In a move aimed squarely at keeping America at the forefront of the artificial intelligence (AI) race, the U.S. Environmental Protection Agency (EPA) has issued new guidance to ensure that data centers—those massive, humming hubs of digital activity—have the electricity they need to operate without interruption.

Last week, the EPA released a regulatory clarification allowing certain backup engines to operate for up to 50 hours per year during non-emergency conditions, easing prior restrictions under the National Emission Standards for Hazardous Air Pollutants (NESHAP) for Reciprocating Internal Combustion Engines (RICE). These engines are critical to keeping data centers online when the electric grid is under pressure.

The move is more than bureaucratic fine print—it’s a signal that the U.S. government is prioritizing infrastructure that supports the future of AI. For better or for worse.

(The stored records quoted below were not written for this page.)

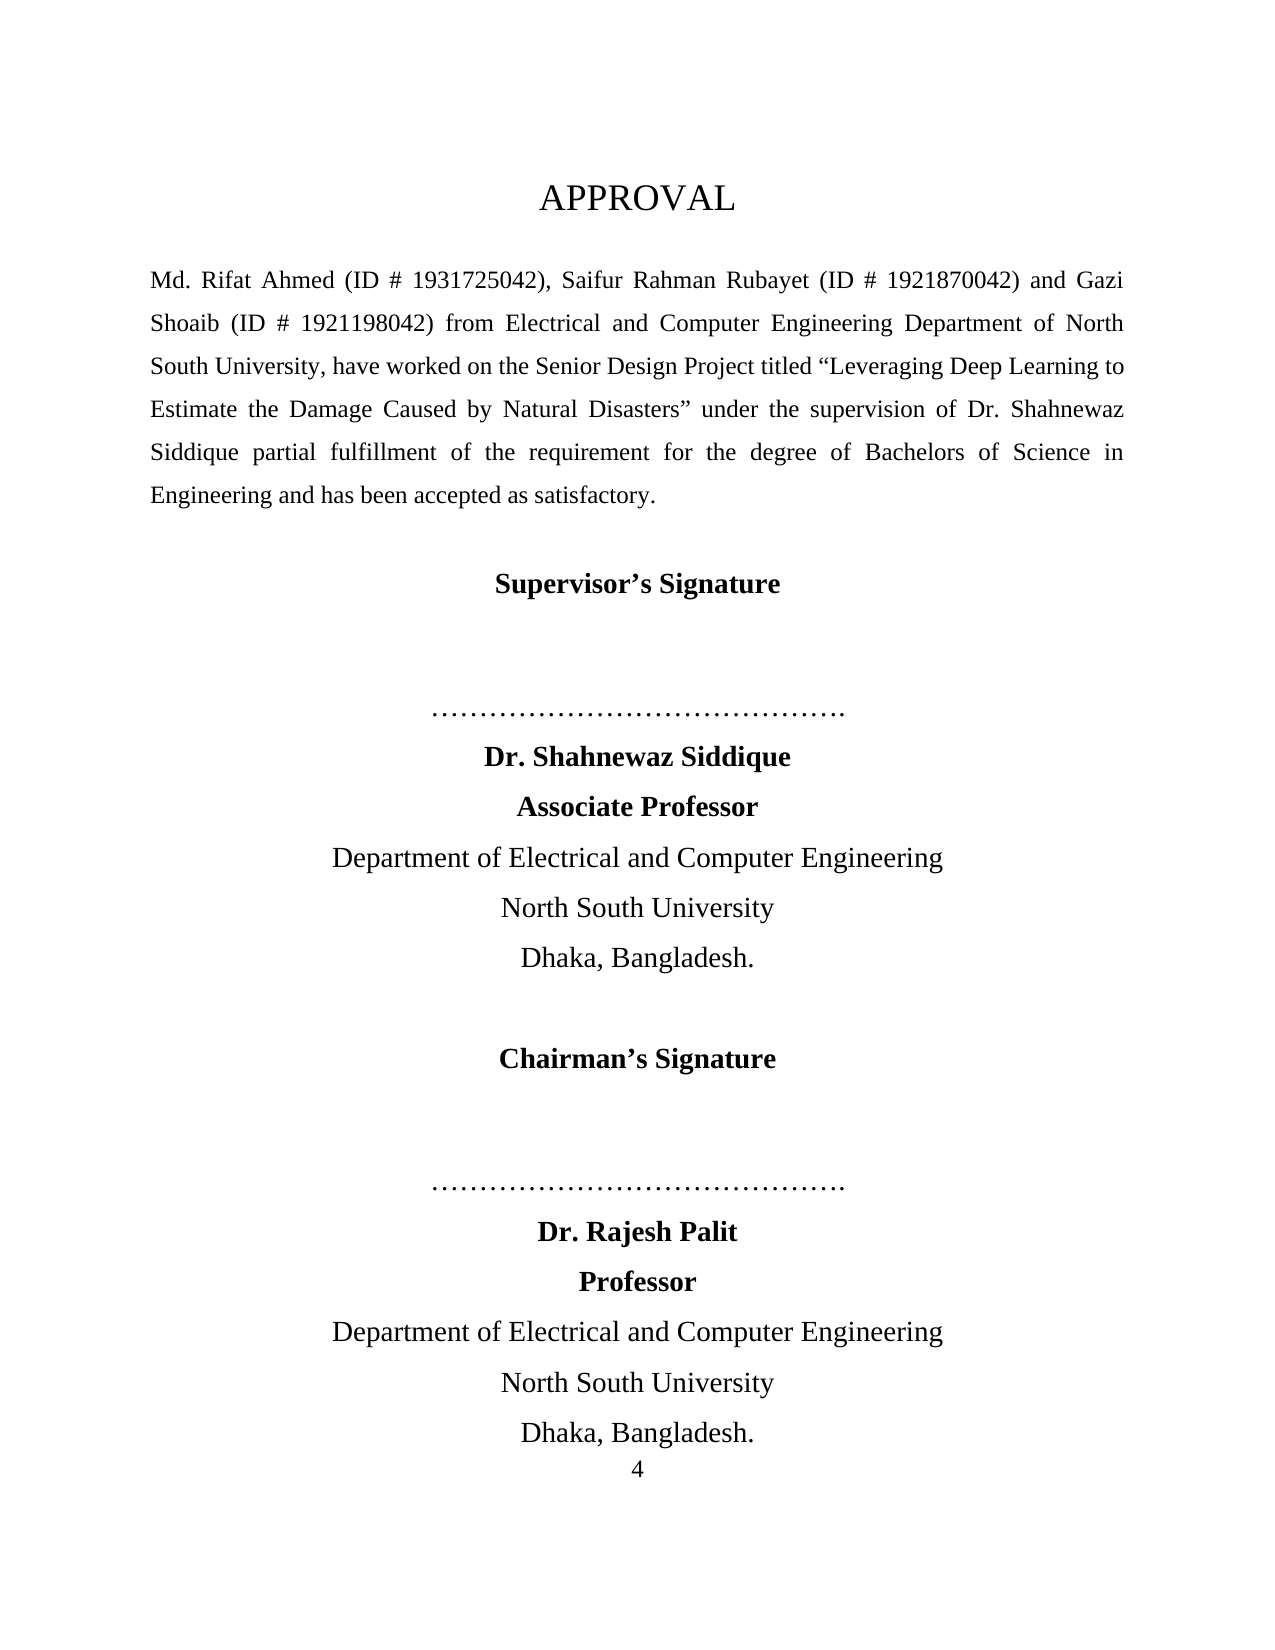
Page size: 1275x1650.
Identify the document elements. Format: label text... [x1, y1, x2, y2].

text Md. Rifat Ahmed (ID # 1931725042), Saifur Rahman Rubayet (ID # 1921870042) and Gazi Shoaib (ID # 1921198042) from Electrical and Computer Engineering Department of North South University, have worked on the Senior Design Project titled “Leveraging Deep Learning to Estimate the Damage Caused by Natural Disasters” under the supervision of Dr. Shahnewaz Siddique partial fulfillment of the requirement for the degree of Bachelors of Science in Engineering and has been accepted as satisfactory. [150, 265, 1125, 509]
text Department of Electrical and Computer Engineering [150, 840, 1125, 873]
text Dr. Shahnewaz Siddique [150, 739, 1125, 773]
text Dhaka, Bangladesh. [150, 1415, 1125, 1449]
text ……………………………………. [150, 1163, 1125, 1197]
text Chairman’s Signature [150, 1041, 1125, 1075]
text Department of Electrical and Computer Engineering [150, 1314, 1125, 1348]
text Professor [150, 1264, 1125, 1298]
text ……………………………………. [150, 689, 1125, 722]
text Supervisor’s Signature [150, 567, 1125, 600]
subtitle APPROVAL [150, 175, 1125, 218]
text Associate Professor [150, 789, 1125, 823]
text Dr. Rajesh Palit [150, 1214, 1125, 1247]
text Dhaka, Bangladesh. [150, 941, 1125, 974]
text North South University [150, 1365, 1125, 1398]
text North South University [150, 890, 1125, 924]
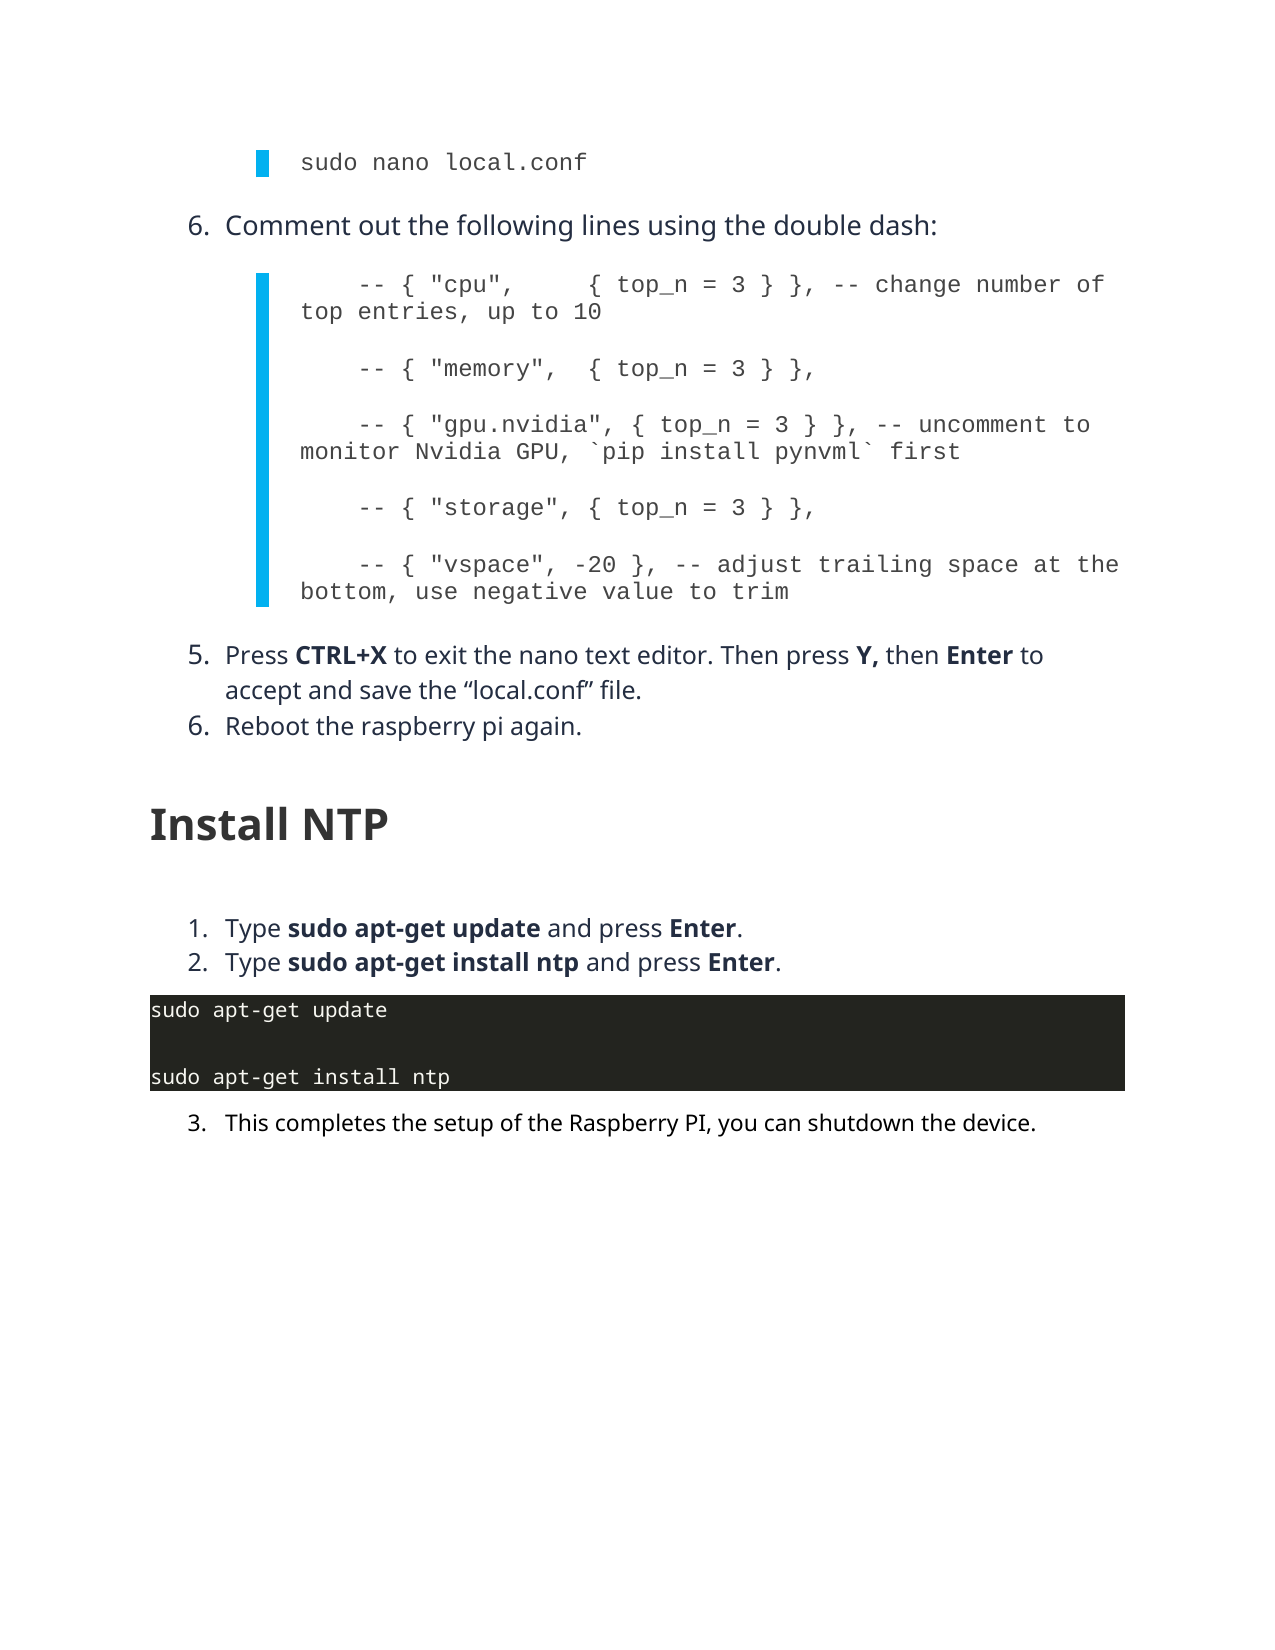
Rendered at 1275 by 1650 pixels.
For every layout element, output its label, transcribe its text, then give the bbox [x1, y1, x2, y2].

“The Trump Administration is taking action to rectify the previous Administration’s actions to weaken the reliability of the electricity grid and our ability to maintain our leadership on artificial intelligence,” said EPA Administrator Lee Zeldin.

The decision also came in response to Duke Energy’s request to determine whether its PowerShare Mandatory 50 demand program complied with current EPA rules. According to the EPA, it does—opening the door for similar programs nationwide.

But as the nation powers up for a data-driven future, the cost isn’t just measured in dollars or kilowatt-hours.

AI’s Growing Thirst for Water and Power

Artificial intelligence might live in the cloud, but it has a very real, very physical footprint. Every prompt you run, every model you train, and every query you send to a chatbot pulls not only energy—but water.

Cooling data centers is a major culprit. The servers running large-scale AI models like GPT-4 generate tremendous heat and often rely on water-based cooling towers to stay operational. Some estimates suggest that each AI prompt can indirectly consume about 16 ounces of water, mostly through cooling-related evaporation.

Zoom out, and the numbers are staggering: global AI usage could demand 0.38 to 0.60 billion cubic meters of water annually—that’s roughly half the total annual water withdrawal of Denmark, or more than triple the usage of an entire country like Liberia.

A few more eye-openers:

• Microsoft’s water use jumped 34% from 2021 to 2022, hitting nearly 1.7 billion gallons.
• Google used 5.56 billion gallons in the same year, largely for data center cooling.
• Training OpenAI's GPT-3 alone reportedly consumed about 700,000 liters of fresh water.
• A modest 1-megawatt data center can use up to 26 million liters annually.

Water stress isn’t evenly distributed, either. Many tech firms are placing data centers in developing regions where water may already be scarce, raising serious concerns about geographic and environmental inequality. In areas already grappling with drought or infrastructure challenges, this trend could exacerbate local hardship.

All of this puts added pressure on power and environmental regulators to adapt policies that keep the grid strong while also protecting natural resources.

A Balancing Act for the Future

EPA Administrator Zeldin’s Powering the Great American Comeback Initiative is part of a broader strategy to navigate that balance—unleashing all forms of domestic energy while also ensuring energy reliability, affordability, and now, increasingly, environmental sustainability.

The new clarification is a technical but critical piece in the puzzle. As data centers scale and AI adoption surges, the infrastructure to support it must evolve in lockstep.

It’s clear the future of AI isn’t just about algorithms and innovation—it’s about how we power and cool the machines behind the scenes, without overheating the planet.